__Problem to solve__
Express the text lines of all the botanical collection records as a single numbered list, omitting blank lines and leaving the pictures out of your answer.

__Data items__
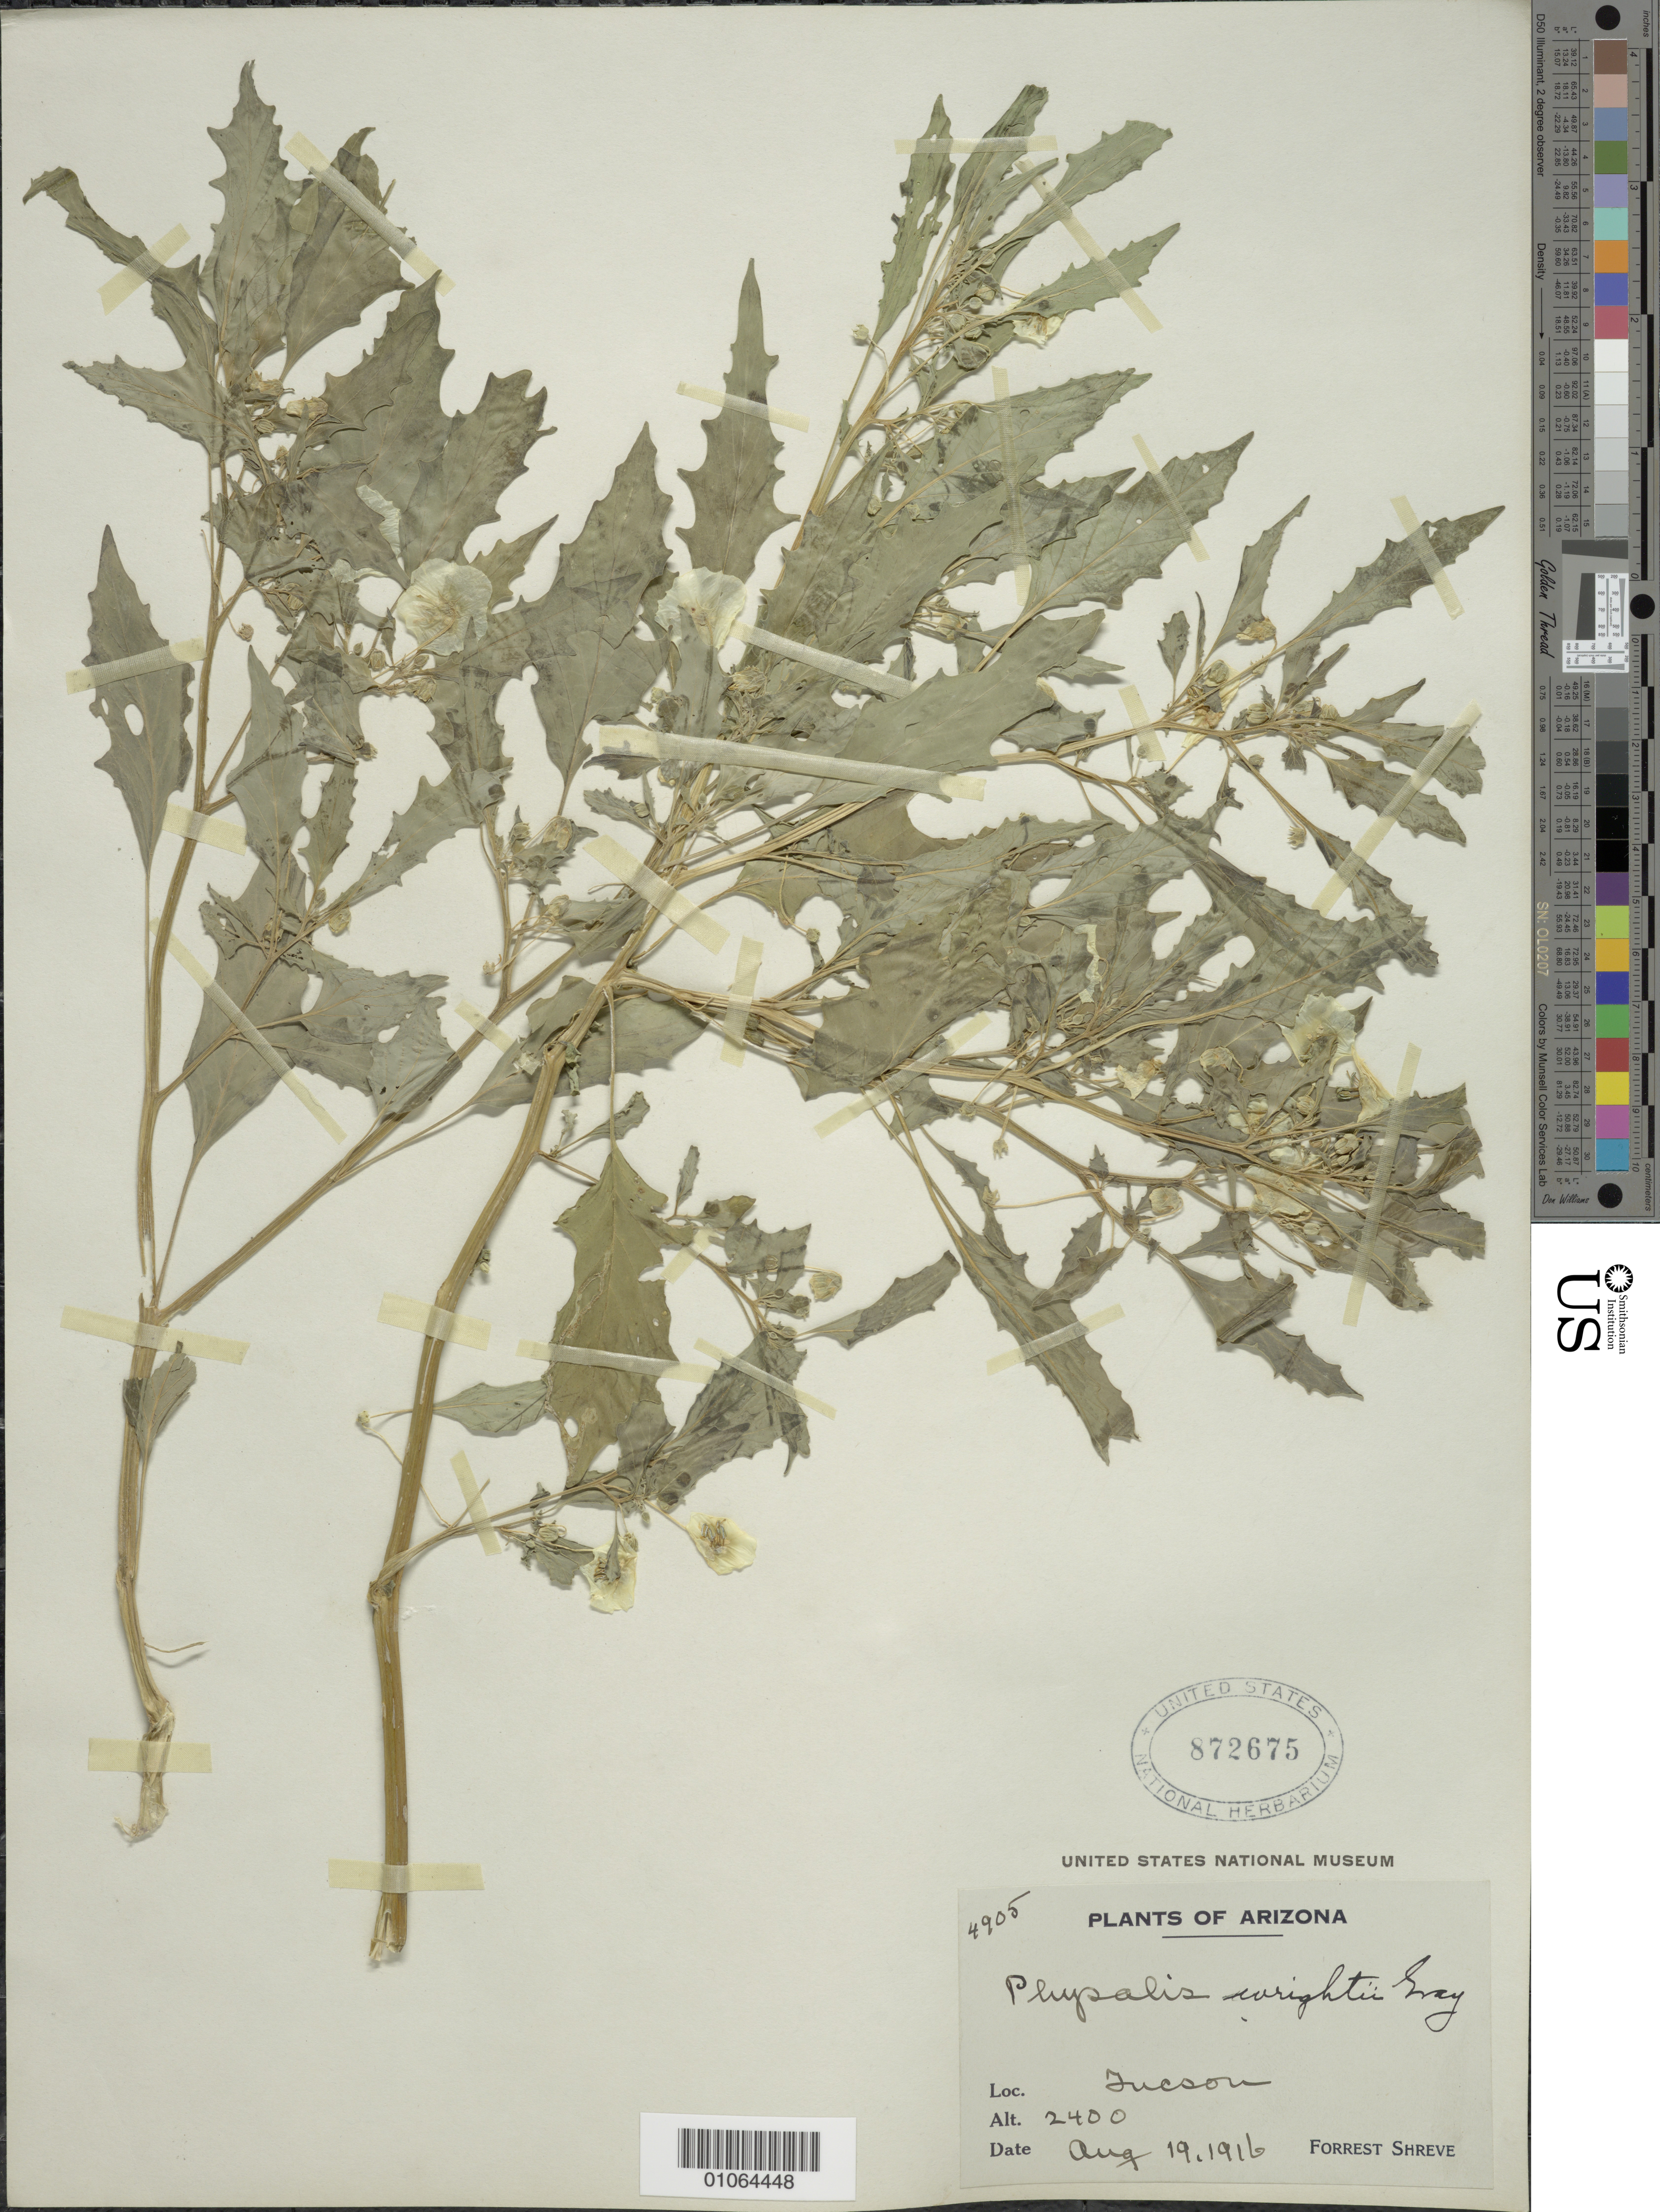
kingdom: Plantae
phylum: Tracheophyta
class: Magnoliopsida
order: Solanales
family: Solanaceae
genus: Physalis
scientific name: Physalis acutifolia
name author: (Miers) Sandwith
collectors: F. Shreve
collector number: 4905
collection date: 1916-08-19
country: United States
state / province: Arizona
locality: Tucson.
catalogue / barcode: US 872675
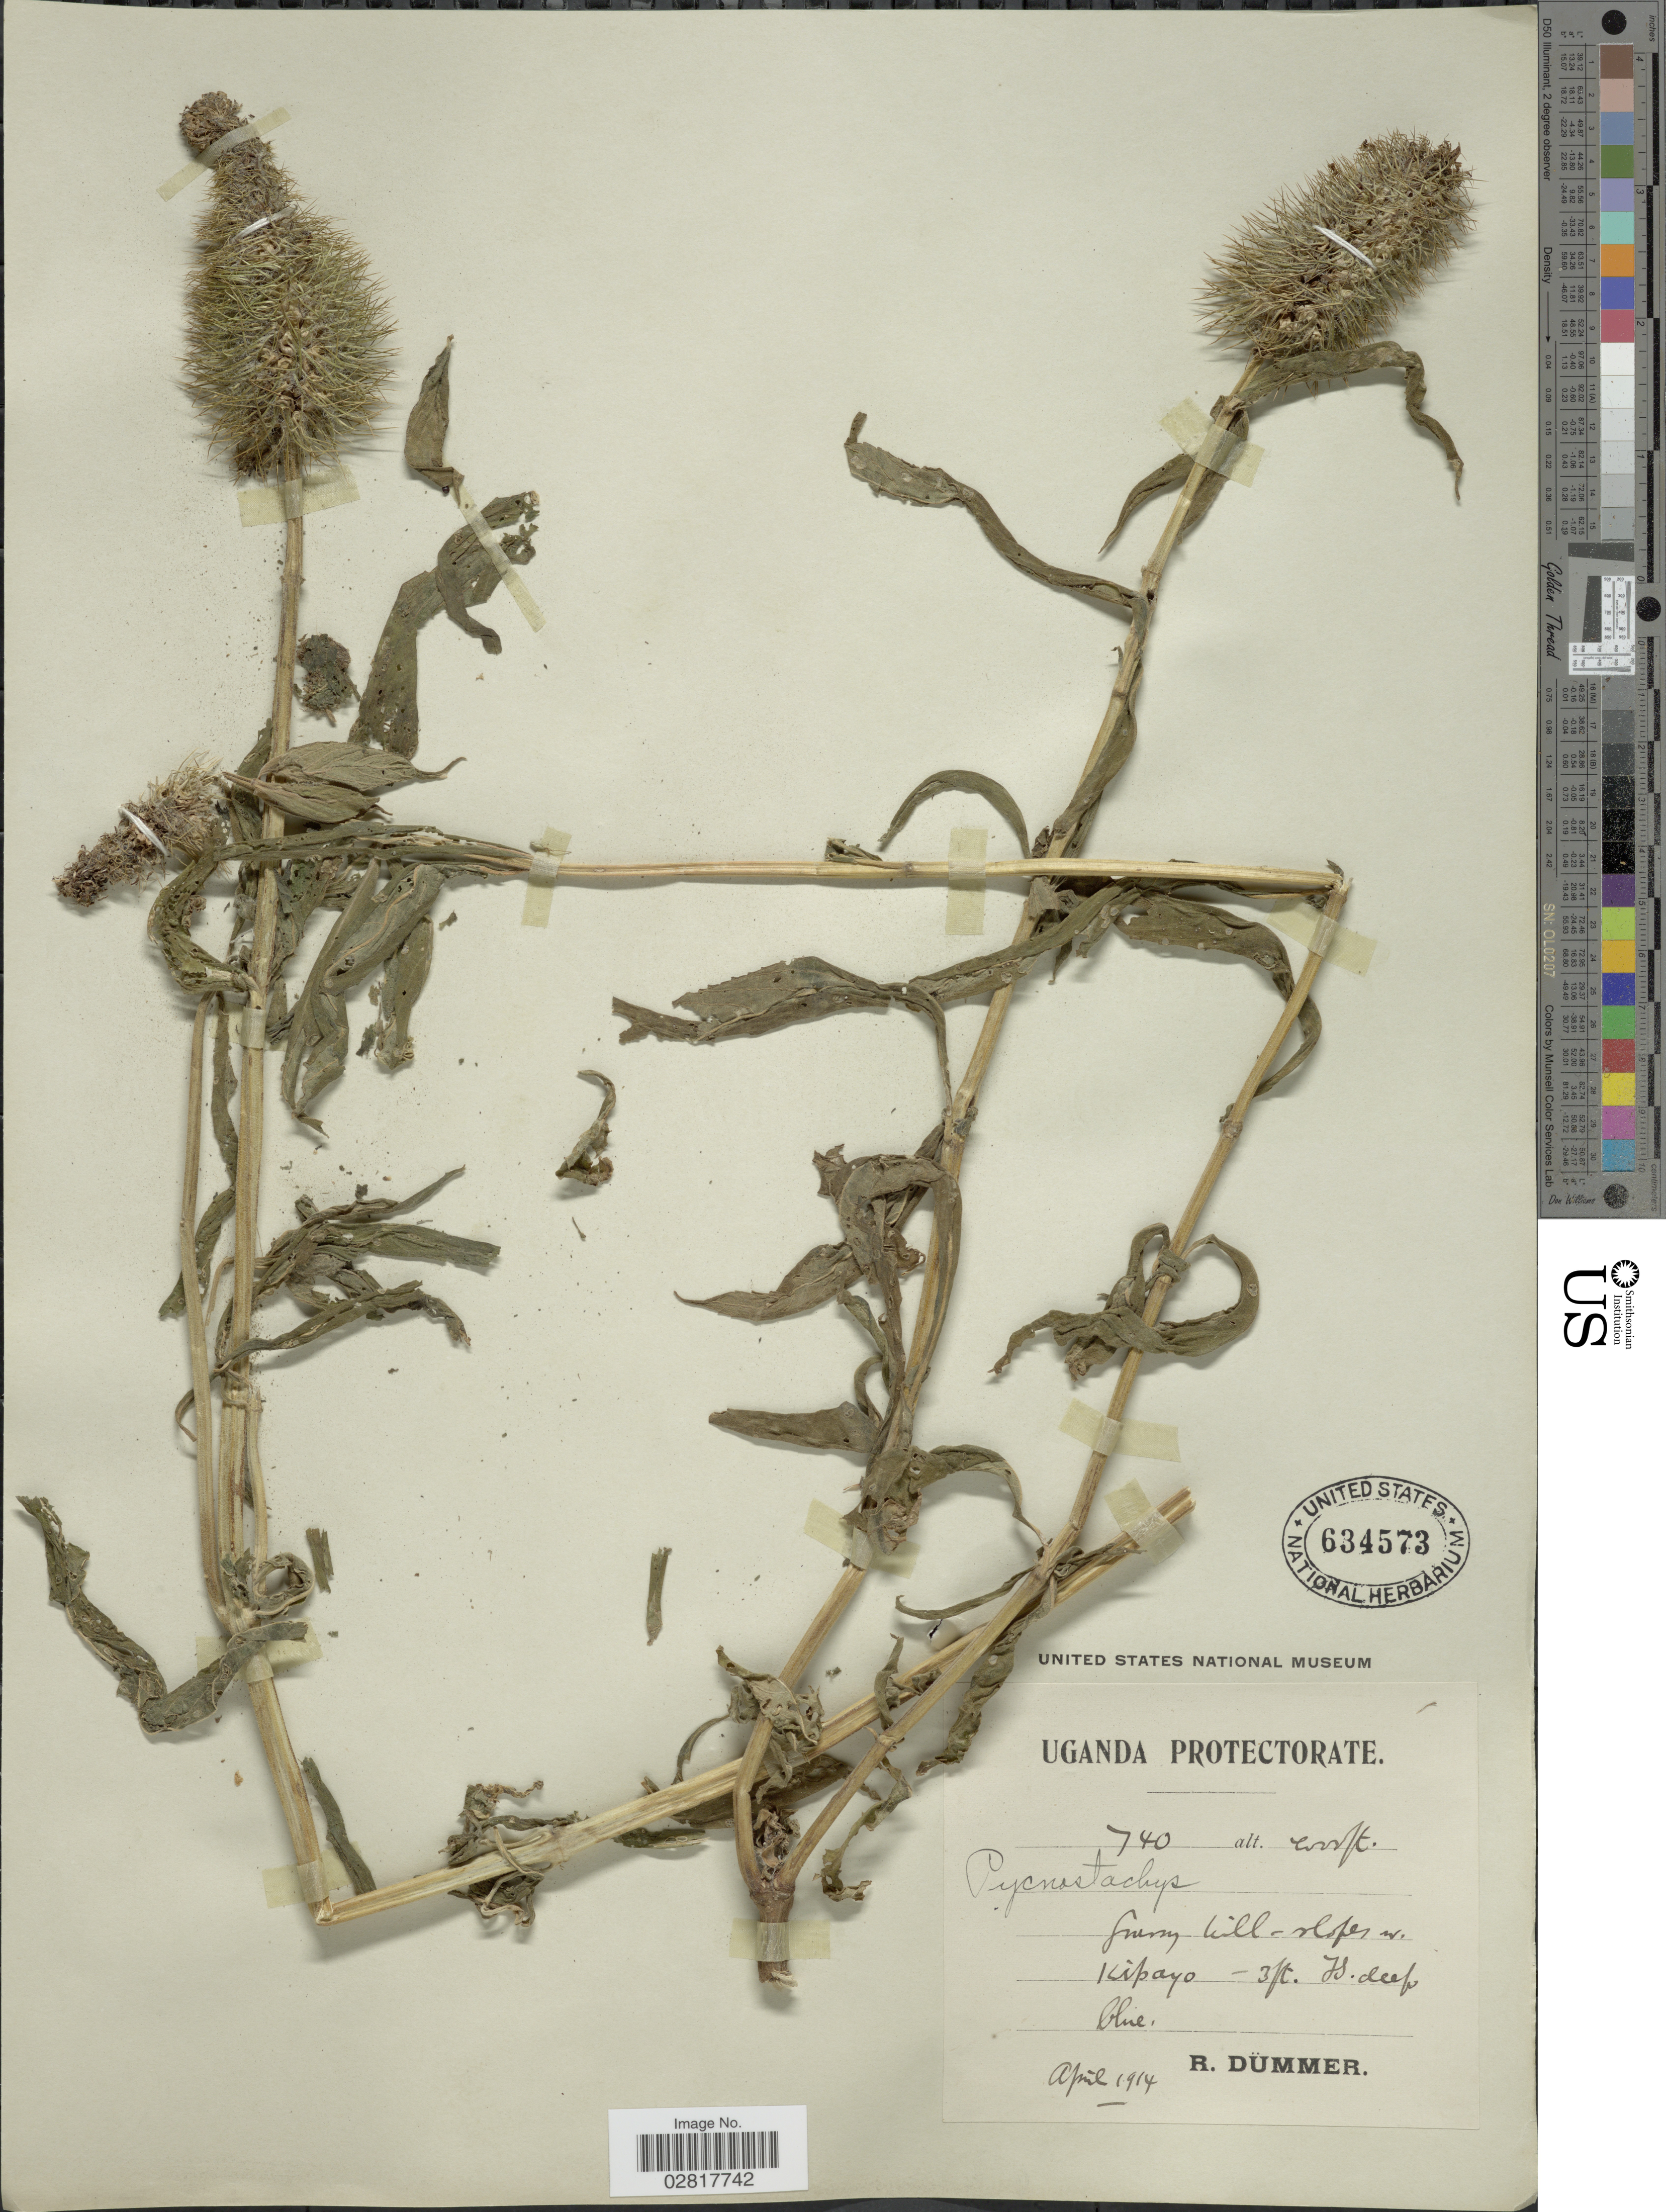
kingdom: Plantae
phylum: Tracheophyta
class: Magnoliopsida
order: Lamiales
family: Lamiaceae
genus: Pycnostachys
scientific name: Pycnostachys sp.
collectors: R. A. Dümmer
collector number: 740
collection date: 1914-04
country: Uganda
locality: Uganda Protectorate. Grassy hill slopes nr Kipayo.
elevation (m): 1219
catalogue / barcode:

__Exercise output__
1. kingdom: Plantae
2. phylum: Tracheophyta
3. class: Magnoliopsida
4. order: Solanales
5. family: Solanaceae
6. genus: Physalis
7. scientific name: Physalis acutifolia
8. name author: (Miers) Sandwith
9. collectors: F. Shreve
10. collector number: 4905
11. collection date: 1916-08-19
12. country: United States
13. state / province: Arizona
14. locality: Tucson.
15. catalogue / barcode: US 872675
16. kingdom: Plantae
17. phylum: Tracheophyta
18. class: Magnoliopsida
19. order: Lamiales
20. family: Lamiaceae
21. genus: Pycnostachys
22. scientific name: Pycnostachys sp.
23. collectors: R. A. Dümmer
24. collector number: 740
25. collection date: 1914-04
26. country: Uganda
27. locality: Uganda Protectorate. Grassy hill slopes nr Kipayo.
28. elevation (m): 1219
29. catalogue / barcode:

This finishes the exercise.